Robert is fun to have around the mess – always smiling and joking in his heavily accented but good English. It’s a game for me to try and guess where people are from. There are 14 nationalities on-board. People grew up in countries far apart from each other, in totally different cultures and with completely diverse types of educations or skills.
What brings them all together on this green ship, the Rainbow Warrior?
Such an apt name for a multi-cultural vessel out to protect the earth’s resources and species.
Piloting boats and planes that help
Early morning I join Robert on the bridge where he is on shift. Suddenly he clams up. “I don’t like to talk to the press,” he says. I explain that we only write for the earth and so for me news is what benefits earth. We make the green connection, the ice melts and we chat like old friends.
Robert left the Czech Republic at 17 as a member of the air force. So as a trained pilot he went to Spain, flew some planes and got into navigating ships. Now he alternates these two jobs.
Previously he worked for a coal carrier which was delayed by Greenpeace guys who climbed on-board and erected their banner. “I didn’t care – it gave us more time in port.”
Did that make you think about why they were doing this?
“No, I wasn’t thinking yet at the time. I was just happy for the delay.”
Time to think
During the time of the Exxon Valdez oil spill he was working on an oil tanker. “That was when I decided to join Greenpeace. It was time to think about where I put my energy,” he says with a smile. I see the light of passion arrive in his eyes. “If I am going to stay in shipping it would have to be shipping with a good purpose, I said to myself. Also, I like to be able to go onto land and meet the local people. There is a huge difference between simply sailing in and out of ports and actually going out and talking to the people.”
An oil tanker glides past
For the past 18 months he has worked on and off for Greenpeace. Next he is hoping to fly planes into the Congo with medication and emergency supplies. Yes, I feel the connection. This man is now working from the heart. Work-with-a-purpose has brought his head and heart into alignment.
Is that why there is always a smile on his face? Is this a contagious condition here on-board?
Bucking the waves into dreamland
Is this also how we make sense of the rough nights here? This morning at coffee we have animated discussions about how we survived the jumping and bucking ship last night. Two laptops crashed off tables – I hope they’re ok. I climbed down the ladder when the sways became too rough and rescued mine just in time.
There are new tricks to learn.
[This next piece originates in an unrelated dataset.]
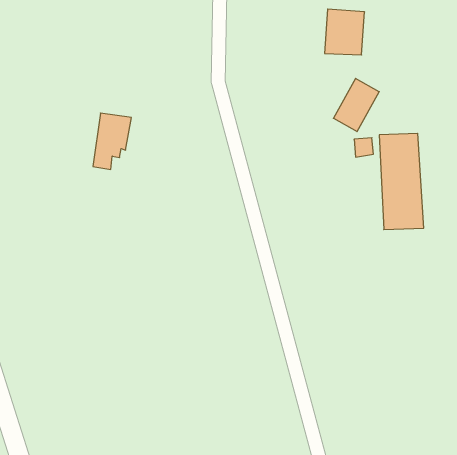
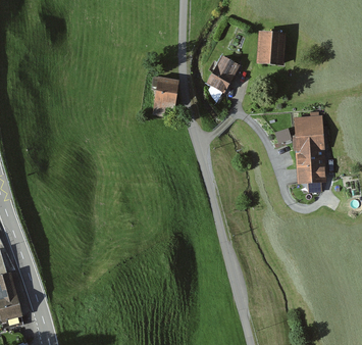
building: [333,78,379,132] -> [207,55,239,92]
building: [93,113,131,169] -> [153,78,179,116]

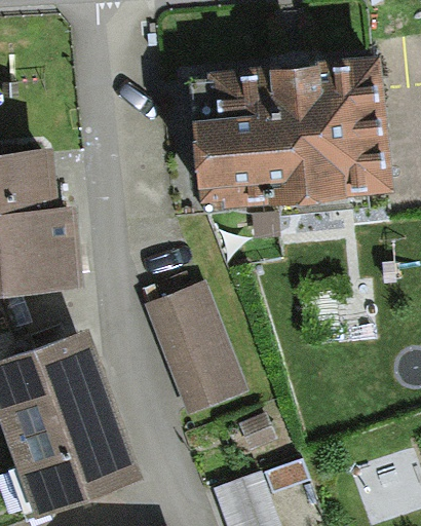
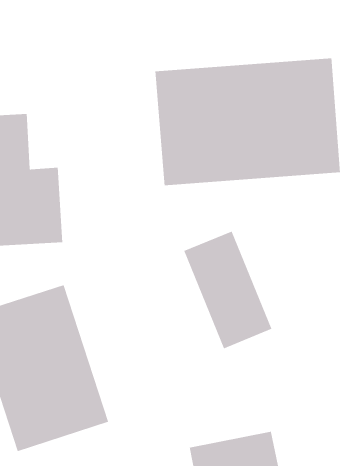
building: [146,285,241,412] -> [183,230,272,349]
Firstly, staying in your cot when you’re swinging in the waves is an art in itself. Especially if you’re sleeping in the top bunk, like myself. Sleeping whilst holding onto the rail in the hope of barring yourself from flying over is not a good remedy for sound sleep. Eventually I figured out I could wedge my one arm in between the matrass and the wall as a type of anchor, then I could relax a bit.
This morning we hear there’s a way in which you can raise the open side of your cot a bit so that you’re less likely to fall out. As this is still a new ship, this is one of the dangers on the list of things to fix. Safety rails for the top bunks will be made.
Climbing like a yogi
Secondly, descending via the ladder in the dark. I discovered it’s much higher than I had anticipated, so I usually fall the last bit. Now I hear you should put your one foot on the table in the centre of the cabin. “Only a yogi can get up and down there with the ladder only, “ says Brett. Now I am quite proud of myself.
The old sailors laugh at us plebs learning the ways through experience, before offering some tips. The mood is light and there is a thread that holds us together.
So we are truly on a journey of discovery. How to survive, how to cope with the swinging nausea, how to stop wrecking this planet. Brother Malvern from Johannesburg has been ill the entire journey. This morning he declared himself officially “allergic to ships.” There must be a word for it – something else to learn.
Lemon is the mother of cures
I shared my lemon cure discovered in desperation during morning sickness with one of my brood. Now when you see someone biting into a lemon, you know what’s wrong. In fact, I need to go and find one myself. More stories later.